When an AI coding agent needs to trace a function call across a large codebase, it does something a human developer would never do: it opens files at random, hoping to land on the right ones. A new open-source tool called codebase-memory-mcp fixes this by building a persistent knowledge graph of your entire codebase once, then letting the agent query that graph in milliseconds instead of burning through hundreds of thousands of tokens reading files blind.
The tool, built by developer DeusData and shared on GitHub in March 2026, indexes codebases using tree-sitter AST parsing across 64 programming languages, storing the result in SQLite GitHub: DeusData/codebase-memory-mcp. After a one-time indexing pass, a coding agent can ask "what calls this function?" and get a structured answer in roughly 200 tokens and under one millisecond. The alternative: the same question can cost 45,000 tokens and require multiple rounds of grep-and-read guessing DEV.to: How I Cut My AI Coding Agent's Token Usage by 120x.
On the Linux kernel, a 28-million-line, 75,000-file codebase, the tool builds a graph with 2.1 million nodes and 4.9 million edges in three minutes on an M3 Pro. Average repositories index in milliseconds. The pipeline is RAM-first: LZ4-compressed bulk reads, in-memory SQLite, fused Aho-Corasick pattern matching, with memory released back to the OS after indexing completes.
Benchmarks across 31 languages and 372 test questions show a 120x reduction in token usage for structural code queries compared to file-by-file exploration. To pick one data point: finding a function by pattern costs roughly 200 tokens using the graph versus approximately 45,000 tokens via file search. Tracing a call chain three levels deep costs about 800 tokens versus 120,000. Across the full benchmark suite of five query types, the total comes to 3,400 tokens against 412,000, a 99.2% reduction.
The tool exposes 14 tools via the Model Context Protocol (MCP), including call-chain tracing, impact analysis, dead code detection, and Cypher-like graph queries. No LLM runs in the server itself. The agent is the intelligence layer; the tool gives it precise structural answers instead of raw file contents. The install script auto-detects and configures Claude Code, Codex CLI, Gemini CLI, Zed, OpenCode, and several other coding agents, making the setup roughly one command.
codebase-memory-mcp is not alone in this space. code-review-graph, a Claude Code plugin from developer tirth8205 with roughly 4,200 GitHub stars, builds persistent knowledge graphs for token-efficient code review and claims 6.8x fewer tokens on reviews and up to 49x on daily coding tasks GitHub: tirth8205/code-review-graph. Understand-Anything, a multi-agent Claude Code plugin from Lum1104, takes a different approach: a pipeline of specialized agents scans projects and produces an interactive dashboard visualization alongside a structured knowledge graph. Axon, from developer harshkedia177, exposes graph-powered code intelligence via MCP with a focus on dependency and call-chain tracking.
What unites these tools is a shared diagnosis: the way AI coding agents explore codebases today is architecturally wasteful. Agents lack a map. They have context windows, not structural understanding. They can read every file in a repository but they cannot tell you which files matter or how they relate. The knowledge graph approach solves this by separating the structural indexing problem from the reasoning problem, letting each do what it does best.
MCP is becoming the standard interface for this class of tool. Several of the leading projects expose themselves as MCP servers, meaning Claude Code, Codex, and Gemini CLI can pick them up without custom integration work. Infrastructure that requires per-agent integration effort tends to stay niche. Infrastructure that works across agents tends to get adopted fast.

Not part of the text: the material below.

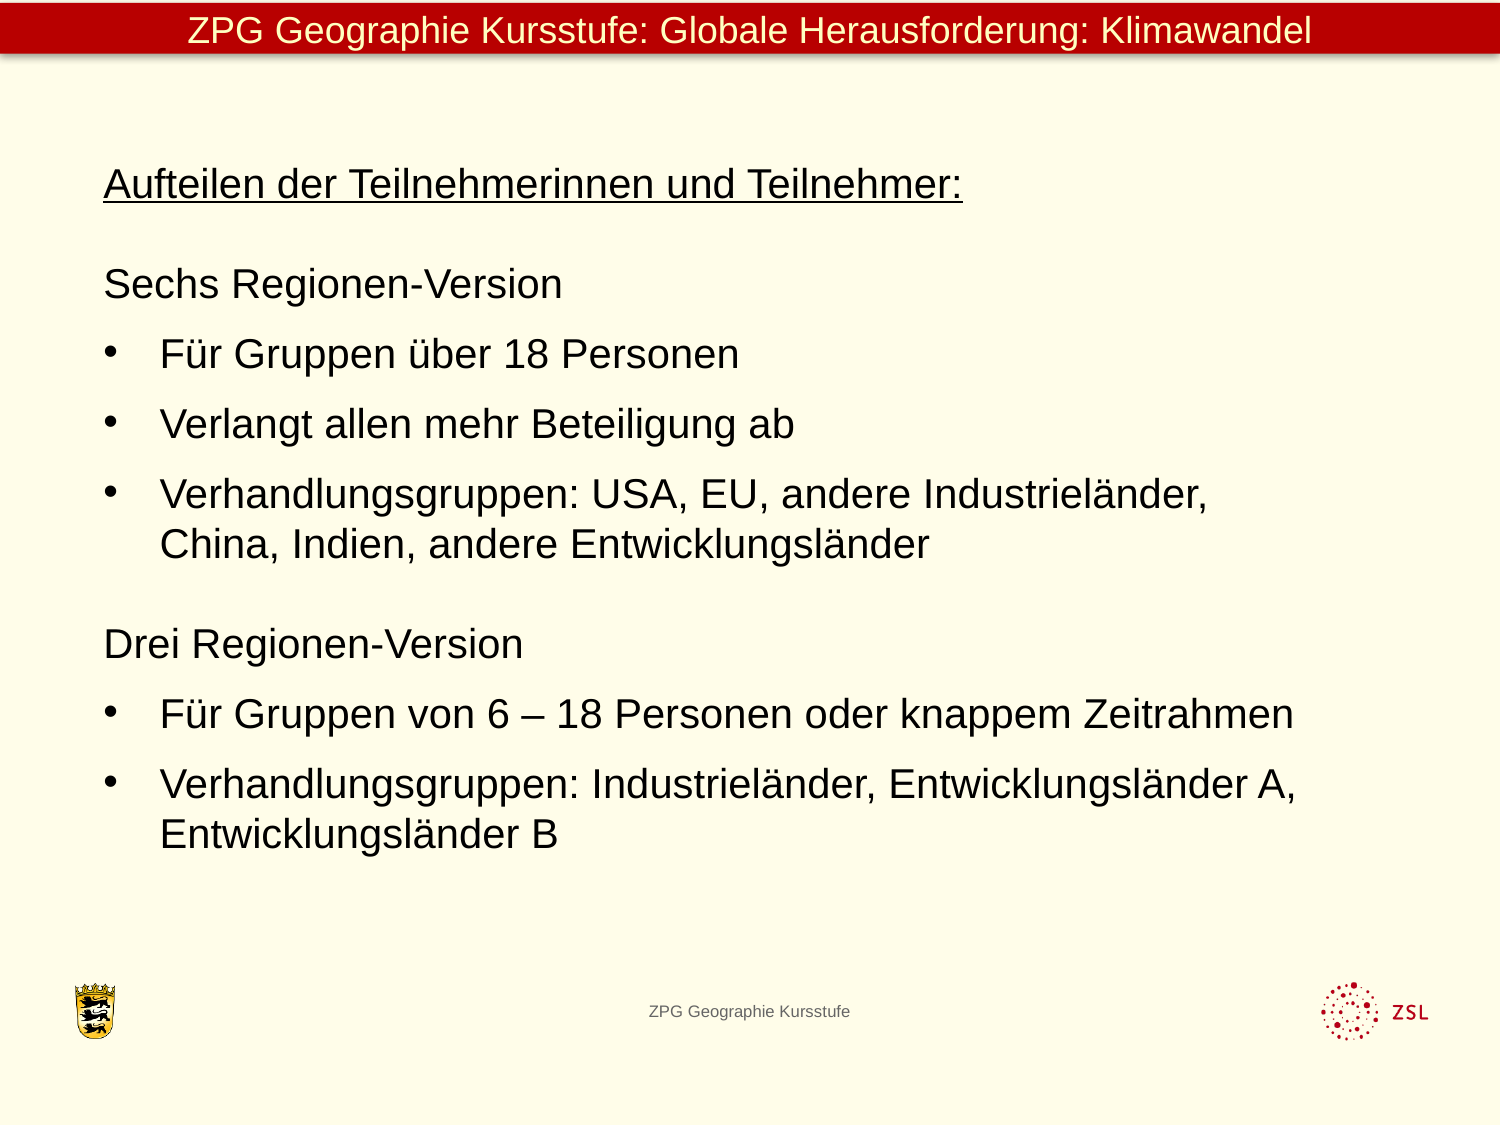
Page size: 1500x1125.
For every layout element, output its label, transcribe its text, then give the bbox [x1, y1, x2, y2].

For teams running large monorepos, the economics are straightforward. A coding agent burning 400,000 tokens per hour on file exploration versus 3,400 on graph queries is the difference between a session that costs dollars and one that costs cents at scale. The difference is negligible for solo developers on small projects.
The problem these tools are solving did not exist two years ago. AI coding agents created it by making file-level exploration computationally cheap in a way that obscured its inefficiency. The agents could afford to be blind, so they were. Now that agents are running longer sessions on larger codebases, the waste became visible, and a cluster of graph-indexing tools emerged to fix it.
The original announcement came from developer Guri Singh (handle @heygurisingh on X), whose post about the tool went viral in developer communities in late March 2026 X: @heygurisingh. The tool is MIT-licensed and available on GitHub.